— What to work on —
Copy out every line of each item below, word for word and unchanged.

Saved entries:

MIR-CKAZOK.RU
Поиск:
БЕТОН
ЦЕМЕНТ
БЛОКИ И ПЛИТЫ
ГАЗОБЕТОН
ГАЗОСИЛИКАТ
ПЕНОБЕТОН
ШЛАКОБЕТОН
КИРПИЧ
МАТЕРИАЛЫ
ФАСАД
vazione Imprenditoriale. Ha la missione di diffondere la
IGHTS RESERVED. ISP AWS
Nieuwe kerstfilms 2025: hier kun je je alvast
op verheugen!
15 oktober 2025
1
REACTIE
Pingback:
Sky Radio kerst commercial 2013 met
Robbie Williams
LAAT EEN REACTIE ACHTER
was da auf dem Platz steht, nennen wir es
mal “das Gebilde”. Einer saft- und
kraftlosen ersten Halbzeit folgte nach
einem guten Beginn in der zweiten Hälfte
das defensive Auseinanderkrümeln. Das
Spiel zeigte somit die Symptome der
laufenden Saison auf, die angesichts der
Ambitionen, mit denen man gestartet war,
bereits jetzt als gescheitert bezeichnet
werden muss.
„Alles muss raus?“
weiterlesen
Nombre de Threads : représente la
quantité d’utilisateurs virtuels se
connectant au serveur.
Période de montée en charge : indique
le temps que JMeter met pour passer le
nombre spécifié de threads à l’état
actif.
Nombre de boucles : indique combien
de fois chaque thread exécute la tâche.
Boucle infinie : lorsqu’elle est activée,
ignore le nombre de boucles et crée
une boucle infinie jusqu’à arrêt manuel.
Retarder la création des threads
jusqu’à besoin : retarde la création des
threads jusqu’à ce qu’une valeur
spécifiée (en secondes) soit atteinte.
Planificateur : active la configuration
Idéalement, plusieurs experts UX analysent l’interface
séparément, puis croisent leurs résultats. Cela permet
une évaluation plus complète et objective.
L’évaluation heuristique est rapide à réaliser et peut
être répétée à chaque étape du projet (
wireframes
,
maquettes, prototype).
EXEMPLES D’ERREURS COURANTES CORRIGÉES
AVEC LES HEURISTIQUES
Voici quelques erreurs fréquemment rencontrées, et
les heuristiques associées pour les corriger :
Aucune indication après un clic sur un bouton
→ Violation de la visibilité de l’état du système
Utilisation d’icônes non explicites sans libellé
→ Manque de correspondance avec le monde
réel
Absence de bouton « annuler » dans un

— Answer to the exercise —
MIR-CKAZOK.RU
Поиск:
БЕТОН
ЦЕМЕНТ
БЛОКИ И ПЛИТЫ
ГАЗОБЕТОН
ГАЗОСИЛИКАТ
ПЕНОБЕТОН
ШЛАКОБЕТОН
КИРПИЧ
МАТЕРИАЛЫ
ФАСАД
vazione Imprenditoriale. Ha la missione di diffondere la
IGHTS RESERVED. ISP AWS
Nieuwe kerstfilms 2025: hier kun je je alvast
op verheugen!
15 oktober 2025
1
REACTIE
Pingback:
Sky Radio kerst commercial 2013 met
Robbie Williams
LAAT EEN REACTIE ACHTER
was da auf dem Platz steht, nennen wir es
mal “das Gebilde”. Einer saft- und
kraftlosen ersten Halbzeit folgte nach
einem guten Beginn in der zweiten Hälfte
das defensive Auseinanderkrümeln. Das
Spiel zeigte somit die Symptome der
laufenden Saison auf, die angesichts der
Ambitionen, mit denen man gestartet war,
bereits jetzt als gescheitert bezeichnet
werden muss.
„Alles muss raus?“
weiterlesen
Nombre de Threads : représente la
quantité d’utilisateurs virtuels se
connectant au serveur.
Période de montée en charge : indique
le temps que JMeter met pour passer le
nombre spécifié de threads à l’état
actif.
Nombre de boucles : indique combien
de fois chaque thread exécute la tâche.
Boucle infinie : lorsqu’elle est activée,
ignore le nombre de boucles et crée
une boucle infinie jusqu’à arrêt manuel.
Retarder la création des threads
jusqu’à besoin : retarde la création des
threads jusqu’à ce qu’une valeur
spécifiée (en secondes) soit atteinte.
Planificateur : active la configuration
Idéalement, plusieurs experts UX analysent l’interface
séparément, puis croisent leurs résultats. Cela permet
une évaluation plus complète et objective.
L’évaluation heuristique est rapide à réaliser et peut
être répétée à chaque étape du projet (
wireframes
,
maquettes, prototype).
EXEMPLES D’ERREURS COURANTES CORRIGÉES
AVEC LES HEURISTIQUES
Voici quelques erreurs fréquemment rencontrées, et
les heuristiques associées pour les corriger :
Aucune indication après un clic sur un bouton
→ Violation de la visibilité de l’état du système
Utilisation d’icônes non explicites sans libellé
→ Manque de correspondance avec le monde
réel
Absence de bouton « annuler » dans un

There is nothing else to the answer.